It might be one of the cover stories for a Bond villain, but they have lots of mundane cover stories. Which isn't to say you're wrong, I've learned not to trust my gut in the category (rich business leaders) to which he belongs.

I'd be more worried about the guy who tweeted “If this works, I’m treating myself to a volcano lair. It’s time.” and more recently wore a custom T-shirt that implies he's like Vito Corleone.


> I'd be more worried about the guy

Or you could realize what those guys all have in common and be worried about the systems that enable them because the problem isn't a guy but a system enabling those guys to become everyone's problem.

I don't mind "Vito Corleone" joking about a volcano lair. I mind him interfering in my country's elections and politics. I shouldn't have to worry about the antics of a guy building rockets that explode and cars that can chop off your fingers because I live in a country that can protect me from those things becoming my problem, but because we have the same underlying systems I do have to worry about him because his political power is easily transferrable to any other country including mine.

This would still be true if it were a different guy. Heck, Thiel is landing contracts with his surveillance tech in my country despite the foreign politics of the US making it an obvious national and economic security risk and don't get me started on Bezos - there's plenty of "guys" already.


Sure, but "the systems" were built by such people and are mere evolutions of the previous "I have a bigger stick" of power politics from prior to the industrial revolution.

Not that you're wrong about the systems, just that if it was as easy as changing these systems because we can tell they're bad and allow corruption, the Enlightenment wouldn't have managed to mess up with both Smith and Marx.


I don't think it's accurate to say that anyone messed up with Smith or Marx. Smith didn't anticipate modern finance capitalism and his musings apply perfectly well to earlier iterations of capitalism - though he'd probably have had a stroke if you showed him the finance economy. Marx didn't anticipate capitalism's resilience but he had very little to do with the ideologies built on his work let alone their implementations (or attempts thereof).

That said, "I have a bigger stick" wasn't all we had before the present systems. I'm not a primitivist but I think it's a thought-terminating cliché to just look at what we have now and what came immediately before and decide that the local plateau is the best we can have.

Humanity invests a ton of resources in enforcing the status quo of power dynamics - both through overt force (be it military violence or the mere threat of violence necessary to assert contracts and claims to private property) and through more subtle means (e.g. narrative framing in education, news media and entertainment). Maintaining these systems takes immense resources and effort.
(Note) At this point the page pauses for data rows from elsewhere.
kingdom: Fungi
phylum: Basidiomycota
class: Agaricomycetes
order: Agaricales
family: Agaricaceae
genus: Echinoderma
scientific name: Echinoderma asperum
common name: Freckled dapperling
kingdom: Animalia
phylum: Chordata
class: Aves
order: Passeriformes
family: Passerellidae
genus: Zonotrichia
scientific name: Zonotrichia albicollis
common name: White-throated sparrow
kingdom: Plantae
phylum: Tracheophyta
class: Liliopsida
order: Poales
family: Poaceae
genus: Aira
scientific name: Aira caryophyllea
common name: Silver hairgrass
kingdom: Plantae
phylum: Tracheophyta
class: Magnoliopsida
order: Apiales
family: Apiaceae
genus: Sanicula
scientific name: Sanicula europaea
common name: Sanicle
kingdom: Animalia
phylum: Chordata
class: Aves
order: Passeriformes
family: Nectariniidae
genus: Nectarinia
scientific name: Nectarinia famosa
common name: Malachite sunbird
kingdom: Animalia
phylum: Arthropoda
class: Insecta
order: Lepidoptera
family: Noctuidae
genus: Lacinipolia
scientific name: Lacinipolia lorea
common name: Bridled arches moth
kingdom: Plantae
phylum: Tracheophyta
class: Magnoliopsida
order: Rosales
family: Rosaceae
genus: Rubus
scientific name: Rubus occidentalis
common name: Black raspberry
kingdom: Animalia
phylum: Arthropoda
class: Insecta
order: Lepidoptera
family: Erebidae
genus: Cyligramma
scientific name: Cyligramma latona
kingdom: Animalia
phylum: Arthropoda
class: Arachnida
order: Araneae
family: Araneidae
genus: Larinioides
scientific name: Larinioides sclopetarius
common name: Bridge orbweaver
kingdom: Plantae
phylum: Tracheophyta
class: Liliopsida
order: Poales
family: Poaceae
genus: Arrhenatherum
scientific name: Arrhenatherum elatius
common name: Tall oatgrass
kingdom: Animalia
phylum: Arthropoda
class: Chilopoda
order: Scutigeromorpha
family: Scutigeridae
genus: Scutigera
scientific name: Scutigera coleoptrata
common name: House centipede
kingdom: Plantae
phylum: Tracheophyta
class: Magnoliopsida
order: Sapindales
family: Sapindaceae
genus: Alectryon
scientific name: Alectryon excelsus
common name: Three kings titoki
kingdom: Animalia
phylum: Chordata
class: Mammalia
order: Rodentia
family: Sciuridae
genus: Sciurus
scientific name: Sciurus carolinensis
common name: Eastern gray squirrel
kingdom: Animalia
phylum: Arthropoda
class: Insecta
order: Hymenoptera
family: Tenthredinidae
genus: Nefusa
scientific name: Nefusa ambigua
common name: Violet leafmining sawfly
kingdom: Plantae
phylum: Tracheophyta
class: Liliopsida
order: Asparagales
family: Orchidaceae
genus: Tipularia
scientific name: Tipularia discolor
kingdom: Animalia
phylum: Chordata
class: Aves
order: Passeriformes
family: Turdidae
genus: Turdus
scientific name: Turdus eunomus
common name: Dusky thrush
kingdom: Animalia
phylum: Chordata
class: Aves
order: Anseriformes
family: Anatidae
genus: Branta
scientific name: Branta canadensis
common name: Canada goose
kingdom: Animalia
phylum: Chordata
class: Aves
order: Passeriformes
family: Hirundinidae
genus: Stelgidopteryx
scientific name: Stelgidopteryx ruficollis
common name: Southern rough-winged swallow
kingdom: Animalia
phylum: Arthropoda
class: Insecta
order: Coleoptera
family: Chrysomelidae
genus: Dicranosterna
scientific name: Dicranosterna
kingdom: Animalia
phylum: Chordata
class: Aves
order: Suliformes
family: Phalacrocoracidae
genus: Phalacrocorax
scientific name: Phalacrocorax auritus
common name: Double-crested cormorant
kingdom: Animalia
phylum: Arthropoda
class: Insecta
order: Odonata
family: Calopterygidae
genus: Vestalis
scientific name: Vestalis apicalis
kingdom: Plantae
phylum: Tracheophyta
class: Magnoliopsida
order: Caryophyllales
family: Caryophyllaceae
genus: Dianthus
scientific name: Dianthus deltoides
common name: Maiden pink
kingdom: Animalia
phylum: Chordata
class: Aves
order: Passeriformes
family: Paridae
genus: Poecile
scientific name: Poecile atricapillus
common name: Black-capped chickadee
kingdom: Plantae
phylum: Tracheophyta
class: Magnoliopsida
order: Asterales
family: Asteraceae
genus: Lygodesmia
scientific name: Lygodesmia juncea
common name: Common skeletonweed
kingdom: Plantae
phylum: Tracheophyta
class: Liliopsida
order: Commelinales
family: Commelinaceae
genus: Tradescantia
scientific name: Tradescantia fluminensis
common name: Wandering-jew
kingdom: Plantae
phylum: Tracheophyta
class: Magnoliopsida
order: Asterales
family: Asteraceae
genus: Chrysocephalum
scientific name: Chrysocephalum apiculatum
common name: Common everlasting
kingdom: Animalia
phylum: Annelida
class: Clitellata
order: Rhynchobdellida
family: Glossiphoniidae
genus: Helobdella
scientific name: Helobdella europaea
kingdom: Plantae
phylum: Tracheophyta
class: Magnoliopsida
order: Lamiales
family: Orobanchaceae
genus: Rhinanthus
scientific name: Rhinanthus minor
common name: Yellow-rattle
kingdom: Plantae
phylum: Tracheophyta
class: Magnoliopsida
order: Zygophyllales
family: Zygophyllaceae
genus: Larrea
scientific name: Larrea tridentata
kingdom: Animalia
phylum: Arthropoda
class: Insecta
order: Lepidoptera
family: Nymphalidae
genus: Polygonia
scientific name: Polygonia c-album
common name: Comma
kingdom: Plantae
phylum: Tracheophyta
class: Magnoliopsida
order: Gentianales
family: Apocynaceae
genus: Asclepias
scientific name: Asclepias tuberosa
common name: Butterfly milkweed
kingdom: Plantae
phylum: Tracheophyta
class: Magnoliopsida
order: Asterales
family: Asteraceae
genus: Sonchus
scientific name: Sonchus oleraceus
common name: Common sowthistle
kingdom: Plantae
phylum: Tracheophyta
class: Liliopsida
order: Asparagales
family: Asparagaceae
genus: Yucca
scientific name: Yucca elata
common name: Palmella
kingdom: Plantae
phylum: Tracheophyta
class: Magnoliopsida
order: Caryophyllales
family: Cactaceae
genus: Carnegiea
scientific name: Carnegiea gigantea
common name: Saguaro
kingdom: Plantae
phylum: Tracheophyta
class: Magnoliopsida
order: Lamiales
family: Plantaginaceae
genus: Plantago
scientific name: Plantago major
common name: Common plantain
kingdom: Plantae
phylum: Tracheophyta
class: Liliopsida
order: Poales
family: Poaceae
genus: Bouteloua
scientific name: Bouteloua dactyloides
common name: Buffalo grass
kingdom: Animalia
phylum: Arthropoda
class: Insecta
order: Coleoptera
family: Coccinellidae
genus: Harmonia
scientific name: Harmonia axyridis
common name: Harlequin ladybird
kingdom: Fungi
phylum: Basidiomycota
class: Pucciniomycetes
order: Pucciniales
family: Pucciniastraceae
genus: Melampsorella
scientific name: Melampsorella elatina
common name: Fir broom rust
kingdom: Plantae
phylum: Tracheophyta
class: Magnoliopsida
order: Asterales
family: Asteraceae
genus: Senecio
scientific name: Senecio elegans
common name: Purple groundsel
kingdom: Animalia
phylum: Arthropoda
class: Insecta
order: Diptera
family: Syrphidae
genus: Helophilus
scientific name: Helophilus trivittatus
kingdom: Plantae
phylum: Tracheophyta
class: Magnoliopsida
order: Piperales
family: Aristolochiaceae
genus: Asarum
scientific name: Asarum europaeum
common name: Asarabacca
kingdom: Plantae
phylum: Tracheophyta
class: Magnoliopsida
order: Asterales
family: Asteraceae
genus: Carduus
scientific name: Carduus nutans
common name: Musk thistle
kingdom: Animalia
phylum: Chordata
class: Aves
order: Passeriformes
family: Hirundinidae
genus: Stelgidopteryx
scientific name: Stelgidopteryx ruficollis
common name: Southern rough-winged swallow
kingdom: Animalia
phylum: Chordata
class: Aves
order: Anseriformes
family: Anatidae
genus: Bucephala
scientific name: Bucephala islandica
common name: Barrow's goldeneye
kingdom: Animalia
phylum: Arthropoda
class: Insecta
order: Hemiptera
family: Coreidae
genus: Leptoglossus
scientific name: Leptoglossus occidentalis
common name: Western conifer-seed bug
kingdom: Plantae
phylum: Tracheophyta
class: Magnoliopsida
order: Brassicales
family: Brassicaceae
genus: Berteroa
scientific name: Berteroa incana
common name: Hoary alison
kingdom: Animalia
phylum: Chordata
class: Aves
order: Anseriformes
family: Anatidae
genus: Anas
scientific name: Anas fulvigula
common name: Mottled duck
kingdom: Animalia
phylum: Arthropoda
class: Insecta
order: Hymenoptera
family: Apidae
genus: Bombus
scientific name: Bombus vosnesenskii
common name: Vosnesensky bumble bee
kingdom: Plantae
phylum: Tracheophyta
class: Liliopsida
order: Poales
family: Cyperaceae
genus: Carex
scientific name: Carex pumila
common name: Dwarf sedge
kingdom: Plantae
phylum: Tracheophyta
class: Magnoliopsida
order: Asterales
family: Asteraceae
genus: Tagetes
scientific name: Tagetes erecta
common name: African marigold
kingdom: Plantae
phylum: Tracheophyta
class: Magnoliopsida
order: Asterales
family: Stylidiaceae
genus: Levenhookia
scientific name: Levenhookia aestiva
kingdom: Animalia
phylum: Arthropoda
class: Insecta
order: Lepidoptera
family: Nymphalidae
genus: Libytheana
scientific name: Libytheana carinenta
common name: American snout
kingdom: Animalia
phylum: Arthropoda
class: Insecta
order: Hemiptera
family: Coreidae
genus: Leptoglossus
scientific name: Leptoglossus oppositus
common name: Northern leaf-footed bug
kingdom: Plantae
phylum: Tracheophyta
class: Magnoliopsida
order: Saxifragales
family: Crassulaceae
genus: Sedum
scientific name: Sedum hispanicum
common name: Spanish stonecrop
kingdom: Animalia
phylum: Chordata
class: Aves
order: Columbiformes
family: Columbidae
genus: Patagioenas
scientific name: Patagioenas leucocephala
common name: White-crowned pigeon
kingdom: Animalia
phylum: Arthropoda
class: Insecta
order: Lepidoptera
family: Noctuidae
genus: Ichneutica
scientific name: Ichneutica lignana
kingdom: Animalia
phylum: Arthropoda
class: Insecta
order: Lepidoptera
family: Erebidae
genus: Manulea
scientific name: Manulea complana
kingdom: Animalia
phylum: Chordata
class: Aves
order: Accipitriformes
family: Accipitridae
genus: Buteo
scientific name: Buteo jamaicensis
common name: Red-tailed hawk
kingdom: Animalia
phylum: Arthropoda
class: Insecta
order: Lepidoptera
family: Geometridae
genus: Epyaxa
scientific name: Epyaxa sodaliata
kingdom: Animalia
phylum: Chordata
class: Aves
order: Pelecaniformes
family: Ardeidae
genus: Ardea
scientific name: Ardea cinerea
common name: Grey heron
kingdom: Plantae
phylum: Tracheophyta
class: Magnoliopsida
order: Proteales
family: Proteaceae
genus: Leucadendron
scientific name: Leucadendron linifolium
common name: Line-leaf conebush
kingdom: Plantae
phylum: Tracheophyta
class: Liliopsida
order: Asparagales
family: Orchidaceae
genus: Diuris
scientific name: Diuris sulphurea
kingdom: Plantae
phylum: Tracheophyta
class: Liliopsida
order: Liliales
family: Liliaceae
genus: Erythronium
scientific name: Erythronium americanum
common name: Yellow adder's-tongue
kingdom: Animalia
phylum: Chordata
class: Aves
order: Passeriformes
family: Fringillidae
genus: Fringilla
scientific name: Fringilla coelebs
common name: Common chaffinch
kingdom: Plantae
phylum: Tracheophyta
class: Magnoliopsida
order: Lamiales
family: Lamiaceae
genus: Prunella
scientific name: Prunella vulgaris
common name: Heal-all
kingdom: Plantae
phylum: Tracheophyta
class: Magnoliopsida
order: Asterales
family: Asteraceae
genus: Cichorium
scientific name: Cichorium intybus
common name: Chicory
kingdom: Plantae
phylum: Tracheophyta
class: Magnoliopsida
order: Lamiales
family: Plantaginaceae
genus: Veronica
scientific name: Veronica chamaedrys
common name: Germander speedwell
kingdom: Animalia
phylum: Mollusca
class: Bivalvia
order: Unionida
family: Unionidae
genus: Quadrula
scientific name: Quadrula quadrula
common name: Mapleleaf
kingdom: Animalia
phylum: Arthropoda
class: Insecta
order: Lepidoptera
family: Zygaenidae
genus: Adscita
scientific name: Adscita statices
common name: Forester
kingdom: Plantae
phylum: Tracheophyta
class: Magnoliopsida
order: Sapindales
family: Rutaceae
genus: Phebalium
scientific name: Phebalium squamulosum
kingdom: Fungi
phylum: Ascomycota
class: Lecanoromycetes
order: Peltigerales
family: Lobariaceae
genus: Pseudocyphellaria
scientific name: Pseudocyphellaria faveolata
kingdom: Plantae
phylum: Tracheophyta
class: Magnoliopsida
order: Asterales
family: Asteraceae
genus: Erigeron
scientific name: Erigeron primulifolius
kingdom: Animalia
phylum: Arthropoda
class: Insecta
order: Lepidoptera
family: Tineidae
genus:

But in moments of crisis our cooperative human nature can shine through until order is restored and we are ushered back into learned helplessness and mutual distrust as "the authorities" take over.

The problem isn't that the systems "allow corruption". The systems are inherently bad and corrupting. We build hierarchies of absolute power and then try to come up with solutions for the problems those hierarchies cause in the first place.

The problem isn't who rules. The problem is having rulers. Quoth Bakunin: "the people will feel no better if the stick with which they are being beaten is labelled the 'peoples stick'. [..] not even the reddest republic - can ever give the people what they really want."